ClusterSets¶
Cluster sequences by group
usage: ClusterSets [-h] -s SEQ_FILES [SEQ_FILES ...] [–fasta] [–failed] [–log LOG_FILE] [–delim DELIMITER DELIMITER DELIMITER] [–nproc NPROC] [–outdir OUT_DIR] [–outname OUT_NAME] [–version] [-f BARCODE_FIELD] [-k CLUSTER_FIELD] [–id IDENT] [–start SEQ_START] [–end SEQ_END] [–exec USEARCH_EXEC]
-
-h,--help¶ show this help message and exit
-
-s<seq_files>¶ A list of FASTA/FASTQ files containing sequences to process.
-
--fasta¶ Specify to force output as FASTA rather than FASTQ.
-
--failed¶ If specified create files containing records that fail processing.
-
--log<log_file>¶ Specify to write verbose logging to a file.
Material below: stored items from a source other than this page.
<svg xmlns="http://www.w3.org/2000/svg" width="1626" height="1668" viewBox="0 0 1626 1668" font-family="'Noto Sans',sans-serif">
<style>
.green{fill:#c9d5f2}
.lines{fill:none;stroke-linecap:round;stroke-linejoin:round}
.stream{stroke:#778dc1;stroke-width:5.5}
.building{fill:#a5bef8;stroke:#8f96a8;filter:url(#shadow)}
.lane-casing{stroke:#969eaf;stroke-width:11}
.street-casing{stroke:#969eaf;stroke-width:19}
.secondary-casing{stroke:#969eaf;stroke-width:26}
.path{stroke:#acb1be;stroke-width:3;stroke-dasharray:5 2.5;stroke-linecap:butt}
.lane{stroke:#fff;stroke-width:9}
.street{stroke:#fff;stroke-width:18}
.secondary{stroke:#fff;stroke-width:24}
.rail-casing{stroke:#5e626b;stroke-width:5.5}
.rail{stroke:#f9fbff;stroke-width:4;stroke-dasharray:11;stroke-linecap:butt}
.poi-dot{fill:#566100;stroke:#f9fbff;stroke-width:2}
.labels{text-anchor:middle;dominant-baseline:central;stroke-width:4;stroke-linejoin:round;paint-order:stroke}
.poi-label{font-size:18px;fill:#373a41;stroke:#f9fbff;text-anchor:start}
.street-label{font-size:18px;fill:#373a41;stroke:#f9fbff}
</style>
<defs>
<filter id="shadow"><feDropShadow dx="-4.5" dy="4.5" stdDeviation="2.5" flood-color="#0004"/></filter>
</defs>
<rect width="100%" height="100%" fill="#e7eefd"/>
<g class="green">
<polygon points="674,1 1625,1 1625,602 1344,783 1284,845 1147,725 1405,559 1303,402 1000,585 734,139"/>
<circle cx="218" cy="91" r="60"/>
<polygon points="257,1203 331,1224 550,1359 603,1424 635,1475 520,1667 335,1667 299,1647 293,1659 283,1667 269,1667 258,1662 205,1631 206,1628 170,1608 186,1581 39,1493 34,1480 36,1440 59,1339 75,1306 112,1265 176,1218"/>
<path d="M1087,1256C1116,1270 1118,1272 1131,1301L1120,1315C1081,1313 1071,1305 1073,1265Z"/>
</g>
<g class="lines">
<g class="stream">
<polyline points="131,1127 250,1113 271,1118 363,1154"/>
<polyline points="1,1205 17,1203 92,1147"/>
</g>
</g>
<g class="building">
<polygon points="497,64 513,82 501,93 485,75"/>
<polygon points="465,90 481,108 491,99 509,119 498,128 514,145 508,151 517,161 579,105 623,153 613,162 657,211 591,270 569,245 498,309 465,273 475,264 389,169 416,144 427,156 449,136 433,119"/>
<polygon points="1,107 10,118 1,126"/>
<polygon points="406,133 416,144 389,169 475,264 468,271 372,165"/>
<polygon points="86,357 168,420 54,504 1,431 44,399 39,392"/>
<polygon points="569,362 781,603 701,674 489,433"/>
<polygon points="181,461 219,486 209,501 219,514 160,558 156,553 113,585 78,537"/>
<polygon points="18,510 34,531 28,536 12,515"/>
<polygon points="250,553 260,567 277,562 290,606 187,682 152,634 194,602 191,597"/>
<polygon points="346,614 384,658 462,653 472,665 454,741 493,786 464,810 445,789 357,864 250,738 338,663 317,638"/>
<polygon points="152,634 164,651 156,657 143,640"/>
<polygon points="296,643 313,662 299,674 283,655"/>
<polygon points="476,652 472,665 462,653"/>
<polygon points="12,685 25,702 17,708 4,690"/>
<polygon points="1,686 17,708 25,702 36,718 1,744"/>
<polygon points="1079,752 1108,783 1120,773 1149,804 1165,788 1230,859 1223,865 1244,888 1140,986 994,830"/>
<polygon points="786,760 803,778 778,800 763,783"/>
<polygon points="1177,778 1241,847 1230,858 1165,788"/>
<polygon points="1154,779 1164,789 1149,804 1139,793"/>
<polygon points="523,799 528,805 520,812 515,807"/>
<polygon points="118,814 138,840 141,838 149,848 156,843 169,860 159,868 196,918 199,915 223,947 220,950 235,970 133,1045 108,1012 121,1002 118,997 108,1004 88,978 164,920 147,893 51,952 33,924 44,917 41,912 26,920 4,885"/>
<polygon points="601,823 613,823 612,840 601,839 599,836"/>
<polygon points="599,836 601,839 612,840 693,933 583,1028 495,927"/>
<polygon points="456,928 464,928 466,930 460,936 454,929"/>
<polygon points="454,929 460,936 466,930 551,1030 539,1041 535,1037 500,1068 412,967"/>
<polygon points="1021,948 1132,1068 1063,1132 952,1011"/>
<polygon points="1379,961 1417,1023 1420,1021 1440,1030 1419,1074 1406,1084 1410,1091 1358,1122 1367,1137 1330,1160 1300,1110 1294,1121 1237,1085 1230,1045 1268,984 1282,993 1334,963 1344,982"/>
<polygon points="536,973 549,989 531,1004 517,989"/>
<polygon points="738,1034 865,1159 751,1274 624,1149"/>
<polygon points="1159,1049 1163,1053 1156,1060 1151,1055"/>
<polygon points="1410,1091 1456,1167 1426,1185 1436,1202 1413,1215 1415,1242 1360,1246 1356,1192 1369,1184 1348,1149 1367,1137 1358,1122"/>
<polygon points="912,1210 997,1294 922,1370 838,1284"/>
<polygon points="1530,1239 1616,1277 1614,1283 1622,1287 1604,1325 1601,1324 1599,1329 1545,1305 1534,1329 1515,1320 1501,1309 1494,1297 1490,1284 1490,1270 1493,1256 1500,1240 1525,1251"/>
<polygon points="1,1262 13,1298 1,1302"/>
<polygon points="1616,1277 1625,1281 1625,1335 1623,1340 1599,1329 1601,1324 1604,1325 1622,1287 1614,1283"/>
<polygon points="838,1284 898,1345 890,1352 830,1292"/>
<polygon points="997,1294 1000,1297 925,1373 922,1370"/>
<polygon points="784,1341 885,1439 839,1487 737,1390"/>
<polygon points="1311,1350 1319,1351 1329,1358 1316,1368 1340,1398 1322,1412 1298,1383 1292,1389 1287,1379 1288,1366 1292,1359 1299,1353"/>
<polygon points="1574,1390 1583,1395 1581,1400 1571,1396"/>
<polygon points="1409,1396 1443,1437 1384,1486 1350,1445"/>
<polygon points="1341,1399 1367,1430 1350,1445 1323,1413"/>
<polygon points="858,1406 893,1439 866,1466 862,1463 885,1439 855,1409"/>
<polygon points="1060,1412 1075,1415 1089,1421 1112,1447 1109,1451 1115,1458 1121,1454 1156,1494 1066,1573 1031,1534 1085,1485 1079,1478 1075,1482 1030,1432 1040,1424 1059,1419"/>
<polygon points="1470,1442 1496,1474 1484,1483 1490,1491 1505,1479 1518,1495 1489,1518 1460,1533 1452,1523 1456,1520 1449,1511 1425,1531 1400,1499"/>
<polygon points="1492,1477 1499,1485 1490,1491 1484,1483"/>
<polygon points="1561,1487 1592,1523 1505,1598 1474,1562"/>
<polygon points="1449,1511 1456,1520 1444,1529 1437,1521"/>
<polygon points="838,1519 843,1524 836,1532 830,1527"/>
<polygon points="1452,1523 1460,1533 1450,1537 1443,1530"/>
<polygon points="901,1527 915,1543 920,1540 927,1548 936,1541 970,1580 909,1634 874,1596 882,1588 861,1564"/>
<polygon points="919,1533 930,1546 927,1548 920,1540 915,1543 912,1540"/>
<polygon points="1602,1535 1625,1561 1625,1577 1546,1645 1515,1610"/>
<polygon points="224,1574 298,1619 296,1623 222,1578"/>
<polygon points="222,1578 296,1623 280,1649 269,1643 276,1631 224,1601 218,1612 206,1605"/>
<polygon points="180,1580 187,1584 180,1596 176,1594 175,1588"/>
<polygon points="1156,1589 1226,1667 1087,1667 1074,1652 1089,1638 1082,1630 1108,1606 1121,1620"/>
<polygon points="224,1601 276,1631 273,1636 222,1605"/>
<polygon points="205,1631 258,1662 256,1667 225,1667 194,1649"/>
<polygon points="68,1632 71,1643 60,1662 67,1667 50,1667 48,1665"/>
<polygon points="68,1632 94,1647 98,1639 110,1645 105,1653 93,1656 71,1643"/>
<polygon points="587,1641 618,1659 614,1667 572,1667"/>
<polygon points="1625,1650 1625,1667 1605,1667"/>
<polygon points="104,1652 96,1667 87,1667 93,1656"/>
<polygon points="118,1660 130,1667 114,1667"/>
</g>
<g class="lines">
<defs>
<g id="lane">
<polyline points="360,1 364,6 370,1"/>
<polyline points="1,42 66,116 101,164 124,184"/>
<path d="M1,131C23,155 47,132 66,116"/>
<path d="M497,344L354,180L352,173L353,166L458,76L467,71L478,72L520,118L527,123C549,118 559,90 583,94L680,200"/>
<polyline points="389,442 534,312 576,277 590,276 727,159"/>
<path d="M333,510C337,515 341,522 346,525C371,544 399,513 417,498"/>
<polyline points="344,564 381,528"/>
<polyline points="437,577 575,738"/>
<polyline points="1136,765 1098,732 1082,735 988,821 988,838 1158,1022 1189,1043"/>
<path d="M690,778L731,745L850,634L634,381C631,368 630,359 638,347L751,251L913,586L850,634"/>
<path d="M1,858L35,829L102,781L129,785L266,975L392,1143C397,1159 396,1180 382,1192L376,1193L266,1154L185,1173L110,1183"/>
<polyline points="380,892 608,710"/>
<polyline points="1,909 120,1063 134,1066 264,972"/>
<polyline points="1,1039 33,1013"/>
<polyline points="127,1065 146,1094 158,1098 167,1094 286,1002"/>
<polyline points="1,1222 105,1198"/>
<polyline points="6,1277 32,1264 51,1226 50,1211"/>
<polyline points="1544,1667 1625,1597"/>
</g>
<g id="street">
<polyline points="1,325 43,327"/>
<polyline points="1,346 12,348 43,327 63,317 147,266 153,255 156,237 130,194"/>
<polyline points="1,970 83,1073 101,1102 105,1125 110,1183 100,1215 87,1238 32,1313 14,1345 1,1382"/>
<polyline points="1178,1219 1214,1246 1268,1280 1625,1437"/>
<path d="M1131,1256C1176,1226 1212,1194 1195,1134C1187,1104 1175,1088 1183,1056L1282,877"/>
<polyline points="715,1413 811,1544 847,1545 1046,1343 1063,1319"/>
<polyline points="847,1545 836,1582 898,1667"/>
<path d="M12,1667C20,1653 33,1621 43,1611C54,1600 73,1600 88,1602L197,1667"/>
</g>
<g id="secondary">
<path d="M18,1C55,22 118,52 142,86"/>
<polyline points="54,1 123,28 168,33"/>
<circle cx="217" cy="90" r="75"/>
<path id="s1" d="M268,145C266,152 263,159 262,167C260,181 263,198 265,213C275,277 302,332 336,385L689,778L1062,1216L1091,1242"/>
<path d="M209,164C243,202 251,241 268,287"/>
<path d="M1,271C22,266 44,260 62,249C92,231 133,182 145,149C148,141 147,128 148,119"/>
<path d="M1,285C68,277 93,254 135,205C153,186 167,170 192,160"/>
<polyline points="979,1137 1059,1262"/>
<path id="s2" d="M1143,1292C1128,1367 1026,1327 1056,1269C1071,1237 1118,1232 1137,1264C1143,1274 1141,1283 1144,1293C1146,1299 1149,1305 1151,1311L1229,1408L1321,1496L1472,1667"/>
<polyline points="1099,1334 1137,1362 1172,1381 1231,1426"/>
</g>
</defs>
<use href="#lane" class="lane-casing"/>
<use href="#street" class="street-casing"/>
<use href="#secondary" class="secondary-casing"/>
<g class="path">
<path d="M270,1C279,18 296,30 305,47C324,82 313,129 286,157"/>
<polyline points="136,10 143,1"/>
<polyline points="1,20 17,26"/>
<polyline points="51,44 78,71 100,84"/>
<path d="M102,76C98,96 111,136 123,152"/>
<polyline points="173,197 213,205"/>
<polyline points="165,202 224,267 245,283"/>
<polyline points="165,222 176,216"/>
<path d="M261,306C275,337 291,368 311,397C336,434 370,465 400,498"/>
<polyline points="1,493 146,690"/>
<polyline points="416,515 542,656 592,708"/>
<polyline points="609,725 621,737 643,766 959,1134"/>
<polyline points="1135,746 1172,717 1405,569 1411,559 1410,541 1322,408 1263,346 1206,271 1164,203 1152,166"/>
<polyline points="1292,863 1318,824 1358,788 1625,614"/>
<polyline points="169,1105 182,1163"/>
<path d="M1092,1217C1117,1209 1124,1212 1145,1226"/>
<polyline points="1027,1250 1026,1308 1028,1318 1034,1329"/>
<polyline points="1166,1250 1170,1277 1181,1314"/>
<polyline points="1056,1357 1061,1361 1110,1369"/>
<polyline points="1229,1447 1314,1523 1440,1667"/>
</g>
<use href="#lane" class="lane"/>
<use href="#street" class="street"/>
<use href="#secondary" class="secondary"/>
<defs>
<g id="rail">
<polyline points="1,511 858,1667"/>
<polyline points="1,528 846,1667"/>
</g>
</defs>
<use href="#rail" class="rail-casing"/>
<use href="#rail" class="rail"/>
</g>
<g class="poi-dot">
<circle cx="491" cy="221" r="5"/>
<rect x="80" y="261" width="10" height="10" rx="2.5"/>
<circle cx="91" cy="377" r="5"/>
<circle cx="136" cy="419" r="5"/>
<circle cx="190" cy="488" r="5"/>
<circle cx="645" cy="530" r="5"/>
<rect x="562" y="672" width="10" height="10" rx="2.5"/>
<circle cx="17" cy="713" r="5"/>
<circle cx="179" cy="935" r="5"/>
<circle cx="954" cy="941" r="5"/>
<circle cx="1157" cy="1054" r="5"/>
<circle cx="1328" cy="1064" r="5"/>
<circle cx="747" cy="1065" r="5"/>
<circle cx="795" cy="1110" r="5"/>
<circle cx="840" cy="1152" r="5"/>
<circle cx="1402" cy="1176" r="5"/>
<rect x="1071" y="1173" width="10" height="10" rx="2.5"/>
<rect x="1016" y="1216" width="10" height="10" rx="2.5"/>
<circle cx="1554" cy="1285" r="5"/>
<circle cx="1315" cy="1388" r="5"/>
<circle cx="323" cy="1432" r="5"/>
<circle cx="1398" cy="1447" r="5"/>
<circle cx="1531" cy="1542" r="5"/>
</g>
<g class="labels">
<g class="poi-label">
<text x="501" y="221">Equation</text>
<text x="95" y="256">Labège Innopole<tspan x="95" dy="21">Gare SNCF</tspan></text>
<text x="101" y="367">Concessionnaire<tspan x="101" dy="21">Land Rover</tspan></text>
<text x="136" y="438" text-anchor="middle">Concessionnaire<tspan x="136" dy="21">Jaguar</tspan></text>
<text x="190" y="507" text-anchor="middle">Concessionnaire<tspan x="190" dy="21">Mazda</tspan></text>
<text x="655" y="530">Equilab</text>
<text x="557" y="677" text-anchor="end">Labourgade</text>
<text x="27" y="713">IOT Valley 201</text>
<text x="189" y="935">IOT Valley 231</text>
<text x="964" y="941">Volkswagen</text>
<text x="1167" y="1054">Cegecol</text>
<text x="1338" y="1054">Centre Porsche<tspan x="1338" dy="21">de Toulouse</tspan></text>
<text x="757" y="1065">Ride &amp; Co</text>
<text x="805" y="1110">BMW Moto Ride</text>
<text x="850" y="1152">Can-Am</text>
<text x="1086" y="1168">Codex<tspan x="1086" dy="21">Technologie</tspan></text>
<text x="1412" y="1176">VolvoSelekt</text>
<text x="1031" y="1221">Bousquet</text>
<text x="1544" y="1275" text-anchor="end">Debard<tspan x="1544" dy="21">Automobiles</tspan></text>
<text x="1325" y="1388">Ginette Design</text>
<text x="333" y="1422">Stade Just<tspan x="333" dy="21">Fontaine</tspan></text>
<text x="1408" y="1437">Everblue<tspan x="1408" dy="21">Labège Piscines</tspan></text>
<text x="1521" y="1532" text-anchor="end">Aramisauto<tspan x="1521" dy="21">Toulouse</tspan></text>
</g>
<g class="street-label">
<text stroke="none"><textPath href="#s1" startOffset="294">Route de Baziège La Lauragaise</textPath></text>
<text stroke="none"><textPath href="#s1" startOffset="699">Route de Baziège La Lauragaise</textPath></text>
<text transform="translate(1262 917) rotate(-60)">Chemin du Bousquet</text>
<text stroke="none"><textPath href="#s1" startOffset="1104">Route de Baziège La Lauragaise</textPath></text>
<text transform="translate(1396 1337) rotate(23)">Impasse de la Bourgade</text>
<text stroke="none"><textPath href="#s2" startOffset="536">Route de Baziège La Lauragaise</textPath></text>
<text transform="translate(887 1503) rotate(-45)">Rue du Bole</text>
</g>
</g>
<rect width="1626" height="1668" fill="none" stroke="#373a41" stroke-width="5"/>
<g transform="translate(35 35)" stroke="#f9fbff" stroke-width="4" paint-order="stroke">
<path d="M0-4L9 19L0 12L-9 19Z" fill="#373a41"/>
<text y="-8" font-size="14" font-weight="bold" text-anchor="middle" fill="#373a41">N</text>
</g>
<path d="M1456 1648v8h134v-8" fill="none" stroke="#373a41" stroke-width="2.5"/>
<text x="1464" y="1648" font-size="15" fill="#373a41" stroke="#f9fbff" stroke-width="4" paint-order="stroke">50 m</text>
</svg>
May not be specified with multiple input files.
-
--delim<delimiter>¶ A list of the three delimiters that separate annotation blocks, field names and values, and values within a field, respectively.
-
--nproc<nproc>¶ The number of simultaneous computational processes to execute (CPU cores to utilized).
-
--outdir<out_dir>¶ Specify to changes the output directory to the location specified. The input file directory is used if this is not specified.
-
--outname<out_name>¶ Changes the prefix of the successfully processed output file to the string specified. May not be specified with multiple input files.
-
--version¶ show program’s version number and exit
-
-f<barcode_field>¶ The annotation field containing annotations, such as UID barcode, for sequence grouping.
-
-k<cluster_field>¶ The name of the output annotation field to add with the cluster information for each sequence.
-
--id<ident>¶ The sequence identity threshold for the usearch algorithm.
-
--start<seq_start>¶ The start of the region to be used for clustering. Together with –end, this parameter can be used to specify a subsequence of each read to use in the clustering algorithm.
-
--end<seq_end>¶ The end of the region to be used for clustering.
-
--exec<usearch_exec>¶ The location of the USEARCH executable.
- output files:
- cluster-pass
- clustered reads.
- cluster-fail
- raw reads failing clustering.
- output annotation fields:
- CLUSTER
- a numeric cluster identifier defining the within-group cluster.